• EXCERPTED PASSAGE:

=======

Association between maternal fever and psychological/behavior outcomes: A hypothesis




This study is one of the first to investigate the association between maternal report of fever during middle to late pregnancy and psychological, behavioral, and educational outcomes in offspring. The hypothesis guiding this research was that maternal fever during the second trimester of pregnancy has an adverse effect on the development of the central nervous system (CNS) of the fetus, resulting in abnormalities of psychological development and behavior that can be observed in childhood.


Multivariate analyses of a birth cohort compared outcomes for children whose mothers never reported fever during pregnancy and those who reported fever in the second and third trimesters. Children were compared on measures of temperament, behavior, and academic performance in infancy and at five and 12 years of age.

=======

• DATA EXTRACTS:
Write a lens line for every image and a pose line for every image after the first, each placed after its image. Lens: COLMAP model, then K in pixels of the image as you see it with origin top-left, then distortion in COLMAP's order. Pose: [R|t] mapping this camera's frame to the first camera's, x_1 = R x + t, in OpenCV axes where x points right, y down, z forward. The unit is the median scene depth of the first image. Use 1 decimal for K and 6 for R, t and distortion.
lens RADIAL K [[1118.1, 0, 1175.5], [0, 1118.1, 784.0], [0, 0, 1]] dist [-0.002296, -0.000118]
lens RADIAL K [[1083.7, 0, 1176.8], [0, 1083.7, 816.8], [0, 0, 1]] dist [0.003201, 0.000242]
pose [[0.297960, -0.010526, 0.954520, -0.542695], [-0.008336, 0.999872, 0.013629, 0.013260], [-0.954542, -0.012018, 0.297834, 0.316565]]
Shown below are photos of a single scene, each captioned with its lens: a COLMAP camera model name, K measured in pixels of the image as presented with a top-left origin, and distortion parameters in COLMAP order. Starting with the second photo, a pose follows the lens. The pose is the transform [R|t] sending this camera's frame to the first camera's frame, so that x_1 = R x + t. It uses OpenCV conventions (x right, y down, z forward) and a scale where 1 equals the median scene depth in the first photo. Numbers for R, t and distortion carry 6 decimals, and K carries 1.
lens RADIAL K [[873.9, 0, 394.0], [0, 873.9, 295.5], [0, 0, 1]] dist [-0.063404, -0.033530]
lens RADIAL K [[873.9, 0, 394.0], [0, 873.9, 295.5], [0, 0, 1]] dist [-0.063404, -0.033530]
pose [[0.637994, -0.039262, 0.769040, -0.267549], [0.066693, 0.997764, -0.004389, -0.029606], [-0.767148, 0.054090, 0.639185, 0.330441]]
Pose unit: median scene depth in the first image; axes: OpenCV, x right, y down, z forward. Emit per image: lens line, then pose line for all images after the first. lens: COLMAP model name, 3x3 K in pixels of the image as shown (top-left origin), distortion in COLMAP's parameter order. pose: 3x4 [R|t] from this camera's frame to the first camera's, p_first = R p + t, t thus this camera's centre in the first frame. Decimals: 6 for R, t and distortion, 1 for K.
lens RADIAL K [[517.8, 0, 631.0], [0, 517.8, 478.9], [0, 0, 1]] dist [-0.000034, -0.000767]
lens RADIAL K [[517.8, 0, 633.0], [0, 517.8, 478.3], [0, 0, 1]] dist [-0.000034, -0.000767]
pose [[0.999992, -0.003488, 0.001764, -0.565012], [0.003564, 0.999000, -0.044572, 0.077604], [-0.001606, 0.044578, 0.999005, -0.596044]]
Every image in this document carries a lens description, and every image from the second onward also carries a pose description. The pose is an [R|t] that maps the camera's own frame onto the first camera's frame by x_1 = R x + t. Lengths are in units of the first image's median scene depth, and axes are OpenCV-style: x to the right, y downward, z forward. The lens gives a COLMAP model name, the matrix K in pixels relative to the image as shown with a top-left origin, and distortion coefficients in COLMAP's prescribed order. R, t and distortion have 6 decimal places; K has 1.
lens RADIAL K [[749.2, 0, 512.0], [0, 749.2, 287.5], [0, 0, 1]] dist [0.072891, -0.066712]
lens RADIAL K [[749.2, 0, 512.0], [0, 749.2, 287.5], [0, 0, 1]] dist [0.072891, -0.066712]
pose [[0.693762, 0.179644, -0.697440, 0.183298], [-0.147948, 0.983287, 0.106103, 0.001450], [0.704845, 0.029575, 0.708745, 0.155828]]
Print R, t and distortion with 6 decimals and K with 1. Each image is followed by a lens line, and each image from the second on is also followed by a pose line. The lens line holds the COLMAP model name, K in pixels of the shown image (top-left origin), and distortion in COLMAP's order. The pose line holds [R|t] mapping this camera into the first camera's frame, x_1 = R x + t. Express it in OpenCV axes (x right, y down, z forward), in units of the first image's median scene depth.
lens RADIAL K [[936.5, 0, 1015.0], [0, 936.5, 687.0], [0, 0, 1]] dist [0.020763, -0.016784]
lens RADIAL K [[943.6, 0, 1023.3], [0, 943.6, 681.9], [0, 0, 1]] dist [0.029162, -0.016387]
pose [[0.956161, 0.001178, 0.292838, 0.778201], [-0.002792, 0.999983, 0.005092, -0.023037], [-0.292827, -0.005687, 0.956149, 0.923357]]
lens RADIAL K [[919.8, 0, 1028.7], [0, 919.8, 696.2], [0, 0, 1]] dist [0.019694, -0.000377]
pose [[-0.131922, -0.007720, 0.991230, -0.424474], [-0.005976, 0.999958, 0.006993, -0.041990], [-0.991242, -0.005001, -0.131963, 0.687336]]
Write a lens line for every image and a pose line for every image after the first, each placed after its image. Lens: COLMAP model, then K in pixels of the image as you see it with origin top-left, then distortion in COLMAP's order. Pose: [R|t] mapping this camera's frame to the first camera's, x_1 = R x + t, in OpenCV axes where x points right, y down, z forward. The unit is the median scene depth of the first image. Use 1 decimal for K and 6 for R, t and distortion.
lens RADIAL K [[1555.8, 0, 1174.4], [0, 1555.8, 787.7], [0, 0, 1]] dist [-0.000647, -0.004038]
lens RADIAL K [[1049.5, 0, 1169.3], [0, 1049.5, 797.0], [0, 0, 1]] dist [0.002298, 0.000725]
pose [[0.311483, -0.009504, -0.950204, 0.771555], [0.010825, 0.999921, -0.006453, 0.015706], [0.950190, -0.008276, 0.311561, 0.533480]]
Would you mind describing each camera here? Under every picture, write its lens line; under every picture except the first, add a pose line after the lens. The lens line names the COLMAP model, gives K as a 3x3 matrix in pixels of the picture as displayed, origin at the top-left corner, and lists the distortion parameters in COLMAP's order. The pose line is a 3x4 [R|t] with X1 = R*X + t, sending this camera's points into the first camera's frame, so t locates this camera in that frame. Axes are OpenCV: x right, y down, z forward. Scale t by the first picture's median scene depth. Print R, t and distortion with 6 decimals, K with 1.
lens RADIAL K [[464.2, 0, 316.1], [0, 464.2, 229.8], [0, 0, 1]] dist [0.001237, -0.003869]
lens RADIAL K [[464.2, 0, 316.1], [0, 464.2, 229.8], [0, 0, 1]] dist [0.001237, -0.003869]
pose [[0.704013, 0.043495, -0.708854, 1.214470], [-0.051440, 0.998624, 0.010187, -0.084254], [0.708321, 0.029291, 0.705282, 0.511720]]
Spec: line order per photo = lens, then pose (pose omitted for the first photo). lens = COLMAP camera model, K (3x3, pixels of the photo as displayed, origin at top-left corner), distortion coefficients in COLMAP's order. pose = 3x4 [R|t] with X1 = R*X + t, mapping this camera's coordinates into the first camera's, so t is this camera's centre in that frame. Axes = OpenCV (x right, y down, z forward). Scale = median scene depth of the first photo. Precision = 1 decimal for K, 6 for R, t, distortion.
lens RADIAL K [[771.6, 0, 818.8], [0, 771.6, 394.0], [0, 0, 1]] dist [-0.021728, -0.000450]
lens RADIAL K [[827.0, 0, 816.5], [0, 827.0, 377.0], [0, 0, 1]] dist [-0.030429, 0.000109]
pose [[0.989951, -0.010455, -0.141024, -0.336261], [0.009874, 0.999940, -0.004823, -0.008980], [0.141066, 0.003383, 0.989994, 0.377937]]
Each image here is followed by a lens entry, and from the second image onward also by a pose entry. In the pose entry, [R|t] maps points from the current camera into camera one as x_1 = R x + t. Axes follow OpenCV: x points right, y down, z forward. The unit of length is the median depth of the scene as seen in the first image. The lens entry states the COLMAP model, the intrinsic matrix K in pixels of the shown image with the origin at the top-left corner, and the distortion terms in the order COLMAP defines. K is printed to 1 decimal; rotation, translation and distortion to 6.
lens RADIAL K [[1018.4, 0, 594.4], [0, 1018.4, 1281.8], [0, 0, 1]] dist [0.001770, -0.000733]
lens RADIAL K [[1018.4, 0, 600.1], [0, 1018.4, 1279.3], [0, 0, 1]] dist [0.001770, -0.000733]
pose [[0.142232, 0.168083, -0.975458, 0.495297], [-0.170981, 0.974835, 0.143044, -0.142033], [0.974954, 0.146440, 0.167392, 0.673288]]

=======

• TASK OBJECTIVE:
Answer these questions from the maternal fever text:
1. In which trimester does the hypothesis place the maternal fever?
2. On what measures were the children compared?
3. At what ages were the children compared?
Rely only on the text to answer.

• TASK OUTPUT:
1. The second trimester.
2. Temperament, behavior, and academic performance.
3. In infancy and at five and 12 years of age.